━━━━━ The records ━━━━━

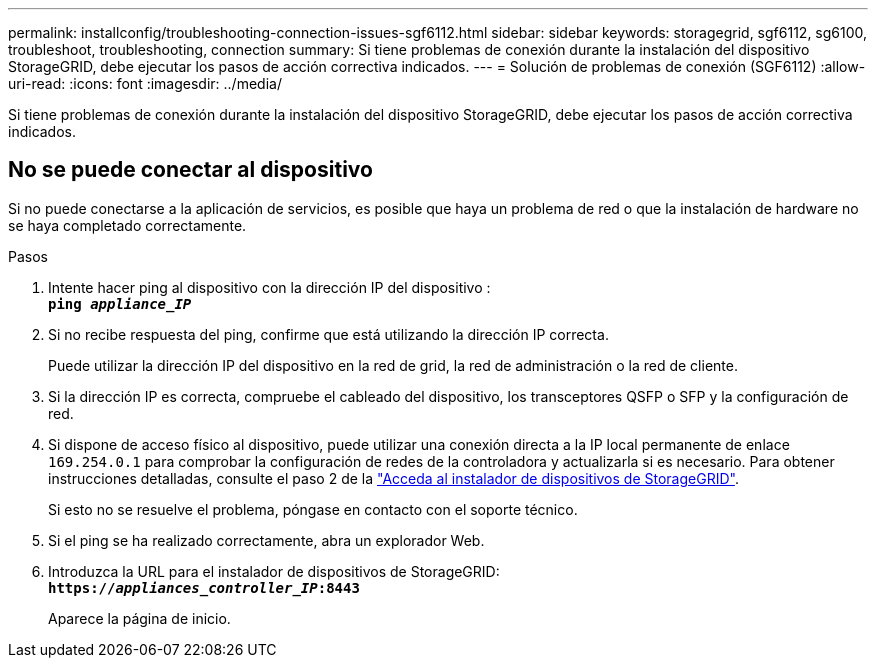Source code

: ---
permalink: installconfig/troubleshooting-connection-issues-sgf6112.html 
sidebar: sidebar 
keywords: storagegrid, sgf6112, sg6100, troubleshoot, troubleshooting, connection 
summary: Si tiene problemas de conexión durante la instalación del dispositivo StorageGRID, debe ejecutar los pasos de acción correctiva indicados. 
---
= Solución de problemas de conexión (SGF6112)
:allow-uri-read: 
:icons: font
:imagesdir: ../media/


[role="lead"]
Si tiene problemas de conexión durante la instalación del dispositivo StorageGRID, debe ejecutar los pasos de acción correctiva indicados.



== No se puede conectar al dispositivo

Si no puede conectarse a la aplicación de servicios, es posible que haya un problema de red o que la instalación de hardware no se haya completado correctamente.

.Pasos
. Intente hacer ping al dispositivo con la dirección IP del dispositivo : +
`*ping _appliance_IP_*`
. Si no recibe respuesta del ping, confirme que está utilizando la dirección IP correcta.
+
Puede utilizar la dirección IP del dispositivo en la red de grid, la red de administración o la red de cliente.

. Si la dirección IP es correcta, compruebe el cableado del dispositivo, los transceptores QSFP o SFP y la configuración de red.
. Si dispone de acceso físico al dispositivo, puede utilizar una conexión directa a la IP local permanente de enlace `169.254.0.1` para comprobar la configuración de redes de la controladora y actualizarla si es necesario. Para obtener instrucciones detalladas, consulte el paso 2 de la link:accessing-storagegrid-appliance-installer.html["Acceda al instalador de dispositivos de StorageGRID"].
+
Si esto no se resuelve el problema, póngase en contacto con el soporte técnico.

. Si el ping se ha realizado correctamente, abra un explorador Web.
. Introduzca la URL para el instalador de dispositivos de StorageGRID: +
`*https://_appliances_controller_IP_:8443*`
+
Aparece la página de inicio.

━━━━━

*Task brief*:
Everything from the top line of the data down to and including the line with "conectar al dispositivo" is to be copied, except the pictures.

*Output*:
Source code

: ---
permalink: installconfig/troubleshooting-connection-issues-sgf6112.html 
sidebar: sidebar 
keywords: storagegrid, sgf6112, sg6100, troubleshoot, troubleshooting, connection 
summary: Si tiene problemas de conexión durante la instalación del dispositivo StorageGRID, debe ejecutar los pasos de acción correctiva indicados. 
---
= Solución de problemas de conexión (SGF6112)
:allow-uri-read: 
:icons: font
:imagesdir: ../media/


[role="lead"]
Si tiene problemas de conexión durante la instalación del dispositivo StorageGRID, debe ejecutar los pasos de acción correctiva indicados.



== No se puede conectar al dispositivo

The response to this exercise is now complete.